Well, I titled this “2014 recipe disasters,” which should tell you how disastrous 2013 felt in the kitchen. I had so many recipe failures last year that it felt like I added a year to my life. It’s almost impossible I had that many flops, but here we are.
I say this every year, but 2013 was the worst year for kitchen mishaps so far. Early on I was finishing recipes for my cookbook, which brought a lot of self-doubt and many failed attempts. On top of that I experimented with new ideas and revisited old ones that simply tanked.
As I move into my fifth year of food blogging, it’s become a strange tradition to look back on the year’s biggest kitchen blunders. You can also find past recipe disaster roundups for other years.
And this list doesn’t even include the daily accidents: eggs smashed on the floor, milk spilled — the small tragedies that happen even without kids running around.
So, here we go.
I lost count of how many batches of coconut oil brownies I attempted. I started last December and gave up by late summer. Probably ten tries. Maybe using only coconut oil and still expecting the texture of traditional, rich fudgy brownies was my downfall. These ended up gritty in the mouth — not exactly the dream brownie experience.

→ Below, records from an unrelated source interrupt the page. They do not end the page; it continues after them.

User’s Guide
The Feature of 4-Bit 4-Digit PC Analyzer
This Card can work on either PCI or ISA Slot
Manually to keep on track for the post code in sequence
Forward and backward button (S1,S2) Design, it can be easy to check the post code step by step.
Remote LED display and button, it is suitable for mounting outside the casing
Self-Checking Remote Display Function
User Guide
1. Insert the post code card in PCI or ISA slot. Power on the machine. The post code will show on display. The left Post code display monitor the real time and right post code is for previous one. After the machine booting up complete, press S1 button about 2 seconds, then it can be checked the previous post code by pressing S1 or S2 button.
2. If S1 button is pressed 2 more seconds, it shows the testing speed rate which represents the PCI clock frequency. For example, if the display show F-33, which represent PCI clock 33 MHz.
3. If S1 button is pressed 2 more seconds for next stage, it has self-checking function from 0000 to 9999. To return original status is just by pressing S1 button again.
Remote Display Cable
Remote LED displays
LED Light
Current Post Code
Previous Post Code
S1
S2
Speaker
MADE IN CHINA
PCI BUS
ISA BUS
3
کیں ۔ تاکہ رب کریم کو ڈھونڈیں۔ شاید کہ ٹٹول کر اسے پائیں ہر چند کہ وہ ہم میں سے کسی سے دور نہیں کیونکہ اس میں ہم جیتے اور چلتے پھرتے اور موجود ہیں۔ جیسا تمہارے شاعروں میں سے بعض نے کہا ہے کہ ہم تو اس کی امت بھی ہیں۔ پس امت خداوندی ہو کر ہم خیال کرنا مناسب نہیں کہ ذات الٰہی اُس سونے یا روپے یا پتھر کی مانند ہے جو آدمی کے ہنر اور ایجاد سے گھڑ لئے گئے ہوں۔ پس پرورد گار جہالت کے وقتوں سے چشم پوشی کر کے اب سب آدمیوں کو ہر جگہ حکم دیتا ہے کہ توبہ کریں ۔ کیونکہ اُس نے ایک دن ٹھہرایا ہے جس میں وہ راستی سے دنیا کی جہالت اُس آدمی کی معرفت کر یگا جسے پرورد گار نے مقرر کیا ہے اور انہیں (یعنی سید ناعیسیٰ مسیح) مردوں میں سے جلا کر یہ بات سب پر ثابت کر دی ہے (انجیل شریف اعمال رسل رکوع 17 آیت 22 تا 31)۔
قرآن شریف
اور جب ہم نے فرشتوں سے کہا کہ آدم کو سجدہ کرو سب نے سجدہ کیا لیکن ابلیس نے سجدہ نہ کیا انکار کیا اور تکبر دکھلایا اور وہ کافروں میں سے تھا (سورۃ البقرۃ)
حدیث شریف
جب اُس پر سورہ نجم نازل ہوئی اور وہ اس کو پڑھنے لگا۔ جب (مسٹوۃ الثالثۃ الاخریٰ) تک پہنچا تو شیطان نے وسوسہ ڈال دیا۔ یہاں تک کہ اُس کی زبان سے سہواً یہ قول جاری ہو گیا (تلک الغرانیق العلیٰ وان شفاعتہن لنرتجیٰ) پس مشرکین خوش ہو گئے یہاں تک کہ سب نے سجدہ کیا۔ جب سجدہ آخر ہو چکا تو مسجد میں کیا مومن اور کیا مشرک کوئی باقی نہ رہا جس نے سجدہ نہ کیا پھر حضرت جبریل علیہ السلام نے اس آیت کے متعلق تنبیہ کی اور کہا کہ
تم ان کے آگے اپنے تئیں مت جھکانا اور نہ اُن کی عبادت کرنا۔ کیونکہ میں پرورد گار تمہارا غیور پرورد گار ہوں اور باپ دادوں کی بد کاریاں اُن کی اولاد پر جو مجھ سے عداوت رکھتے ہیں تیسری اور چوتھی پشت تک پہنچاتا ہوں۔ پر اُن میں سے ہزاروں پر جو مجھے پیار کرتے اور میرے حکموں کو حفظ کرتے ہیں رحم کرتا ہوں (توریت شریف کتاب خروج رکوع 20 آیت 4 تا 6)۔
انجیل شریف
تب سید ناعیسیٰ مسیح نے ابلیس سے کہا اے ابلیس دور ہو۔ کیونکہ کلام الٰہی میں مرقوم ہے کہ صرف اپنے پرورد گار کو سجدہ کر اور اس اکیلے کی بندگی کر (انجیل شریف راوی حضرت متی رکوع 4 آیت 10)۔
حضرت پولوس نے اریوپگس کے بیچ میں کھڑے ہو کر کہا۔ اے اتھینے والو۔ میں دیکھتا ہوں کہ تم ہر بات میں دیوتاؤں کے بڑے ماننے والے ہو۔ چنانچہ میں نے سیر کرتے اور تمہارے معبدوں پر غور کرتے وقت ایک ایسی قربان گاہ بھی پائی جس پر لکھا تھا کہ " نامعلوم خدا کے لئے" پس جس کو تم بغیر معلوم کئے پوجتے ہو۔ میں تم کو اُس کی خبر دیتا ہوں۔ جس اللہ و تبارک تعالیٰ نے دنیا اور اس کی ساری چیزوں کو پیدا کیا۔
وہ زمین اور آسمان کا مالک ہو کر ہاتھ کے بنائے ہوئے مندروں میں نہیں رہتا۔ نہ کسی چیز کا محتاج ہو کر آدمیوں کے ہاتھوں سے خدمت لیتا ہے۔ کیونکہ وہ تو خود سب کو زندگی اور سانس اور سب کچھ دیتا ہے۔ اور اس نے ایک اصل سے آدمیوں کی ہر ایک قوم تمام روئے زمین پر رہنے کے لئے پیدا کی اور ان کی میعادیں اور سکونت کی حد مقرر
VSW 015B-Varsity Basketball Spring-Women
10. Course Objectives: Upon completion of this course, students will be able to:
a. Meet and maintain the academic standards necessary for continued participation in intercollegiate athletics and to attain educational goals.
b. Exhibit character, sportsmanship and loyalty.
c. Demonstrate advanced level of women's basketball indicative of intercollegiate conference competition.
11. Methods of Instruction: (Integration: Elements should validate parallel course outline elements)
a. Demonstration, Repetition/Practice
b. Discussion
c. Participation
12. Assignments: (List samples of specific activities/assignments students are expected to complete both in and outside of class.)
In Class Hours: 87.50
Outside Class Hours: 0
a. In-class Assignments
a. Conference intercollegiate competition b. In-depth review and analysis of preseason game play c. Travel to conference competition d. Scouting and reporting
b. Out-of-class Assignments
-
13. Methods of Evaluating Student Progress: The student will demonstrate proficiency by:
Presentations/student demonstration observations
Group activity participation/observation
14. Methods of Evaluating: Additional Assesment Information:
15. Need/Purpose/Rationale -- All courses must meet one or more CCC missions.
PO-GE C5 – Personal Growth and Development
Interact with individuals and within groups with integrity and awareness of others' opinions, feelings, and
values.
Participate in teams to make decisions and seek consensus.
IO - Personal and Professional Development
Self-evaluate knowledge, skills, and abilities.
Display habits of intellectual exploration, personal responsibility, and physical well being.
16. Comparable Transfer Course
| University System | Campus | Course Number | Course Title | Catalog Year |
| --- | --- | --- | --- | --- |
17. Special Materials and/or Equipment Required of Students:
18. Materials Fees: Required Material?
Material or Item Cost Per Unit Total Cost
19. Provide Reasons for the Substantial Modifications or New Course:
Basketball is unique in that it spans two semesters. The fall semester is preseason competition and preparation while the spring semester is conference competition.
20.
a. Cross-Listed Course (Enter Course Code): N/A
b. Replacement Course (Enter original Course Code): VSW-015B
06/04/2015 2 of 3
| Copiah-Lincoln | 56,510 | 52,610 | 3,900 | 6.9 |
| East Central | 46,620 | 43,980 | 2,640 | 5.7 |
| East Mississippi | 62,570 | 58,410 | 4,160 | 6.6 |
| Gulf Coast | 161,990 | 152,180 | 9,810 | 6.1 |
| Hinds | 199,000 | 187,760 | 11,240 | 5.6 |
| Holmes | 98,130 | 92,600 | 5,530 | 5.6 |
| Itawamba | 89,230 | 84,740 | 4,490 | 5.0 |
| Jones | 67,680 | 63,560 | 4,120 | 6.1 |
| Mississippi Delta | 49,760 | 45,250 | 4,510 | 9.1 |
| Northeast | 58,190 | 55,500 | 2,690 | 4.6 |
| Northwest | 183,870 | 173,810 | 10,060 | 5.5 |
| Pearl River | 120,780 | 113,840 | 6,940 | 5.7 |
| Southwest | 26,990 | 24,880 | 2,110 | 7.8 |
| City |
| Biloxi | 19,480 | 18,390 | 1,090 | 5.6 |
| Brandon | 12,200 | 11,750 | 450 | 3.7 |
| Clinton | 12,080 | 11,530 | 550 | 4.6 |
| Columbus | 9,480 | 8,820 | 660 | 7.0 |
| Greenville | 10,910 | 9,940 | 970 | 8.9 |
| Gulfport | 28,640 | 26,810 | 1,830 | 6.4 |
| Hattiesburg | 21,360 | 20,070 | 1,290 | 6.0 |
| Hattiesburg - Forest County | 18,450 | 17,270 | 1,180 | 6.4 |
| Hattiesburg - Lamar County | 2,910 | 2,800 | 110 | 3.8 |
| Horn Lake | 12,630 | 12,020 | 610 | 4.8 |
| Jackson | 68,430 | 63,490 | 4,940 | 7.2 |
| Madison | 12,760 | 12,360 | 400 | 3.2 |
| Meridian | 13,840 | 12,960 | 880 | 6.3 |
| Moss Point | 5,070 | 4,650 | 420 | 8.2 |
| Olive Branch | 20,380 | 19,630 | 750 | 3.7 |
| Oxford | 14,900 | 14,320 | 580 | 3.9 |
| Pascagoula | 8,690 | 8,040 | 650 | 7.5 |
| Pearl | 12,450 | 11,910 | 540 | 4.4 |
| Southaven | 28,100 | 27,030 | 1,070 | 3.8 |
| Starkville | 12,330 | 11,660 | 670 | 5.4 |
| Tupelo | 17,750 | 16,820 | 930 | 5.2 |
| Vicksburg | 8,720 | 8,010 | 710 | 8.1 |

I made a clementine chicken skillet in the spring that sounded promising in theory, but I kept adding ingredients — beer, peanuts, parsley, spinach — and the mix went nowhere good.

After discovering how fantastic cast-iron skillet pizza can be, I tried to make a dessert skillet pizza. It was atrocious — texturally and flavor-wise a total miss.

I also attempted mini pepperoni pizzas using a muffin tin. Spoiler: a muffin tin is not the right vessel for those.

One success amid the chaos: dark chocolate mini loaves that were genuinely delicious. Unfortunately, I misplaced the recipe and haven’t been able to recreate their moistness since.

Missing recipes are a recurring issue — more common than unexpectedly perfect loaves, sadly.
I must have had bad luck with loaf pans: a yeasted coffee cake failed four times and exploded in the oven on every attempt. Not exactly what you hope for when baking.

I tried a goat cheese alfredo that curdled and separated instead of becoming the creamy sauce I wanted. The bright side: I eventually figured out the fix, and I’ll share that one day. Also — plain tomatoes in that shot? Not my best moment.

At one point I almost shared a rice krispie recipe flavored with culinary lavender. I love lavender, but these tasted like flowers — and not in a good way. Floral rice krispies are a no from me.

I also went through a brief phase of photographing food on torn cardboard — a questionable styling choice in hindsight.

That cheesy-looking slab pictured was my attempt to recreate a Nantucket breakfast item. The result looked terrible, though at least I captured a good pouring shot.
I tried roasted cherry chocolate chip cookies that sounded incredible on paper but simply did not work in practice.

Then there were roasted strawberry marshmallows and homemade chocolate graham crackers — an awful, sticky mess that I couldn’t salvage.

I thought pesto pork chops would be a winner, but the green appearance made the dish unappealing — sometimes presentation matters as much as flavor.

My first attempt at a beloved blondie recipe was a dud — flat-out blech.

I even experimented with melting cheese on meatloaf — an idea I never shared because it turned out so poorly. Some failures are best left unseen.

One of the saddest flops was whole wheat pumpkin sticky buns. They looked promising — I even added pistachios — but they tasted like cardboard. I’d been excited to adapt a fall recipe but switching to whole wheat ruined the texture and flavor. My mom tried one and was disgusted. Big fail.

On the bright side, not every experiment bombed. A recent attempt at jalapeño jack turkey burgers turned out fantastic.

And just last Sunday, I dropped an entire sheet of cookies into my hot oven — a classic kitchen oops. I won’t show that photo; you would judge my oven’s state and my general clumsiness.
So that’s a snapshot of my year in culinary disasters. Calling it a learning experience feels like an understatement. After each fail I wonder what I actually learned, and sometimes the jury’s still out. Thank you for sticking with me through all the gluttony, the triumphs, and the train-wrecks. Now seriously — tell me about some of your kitchen fails so I don’t feel like I’m the only one. Hearts!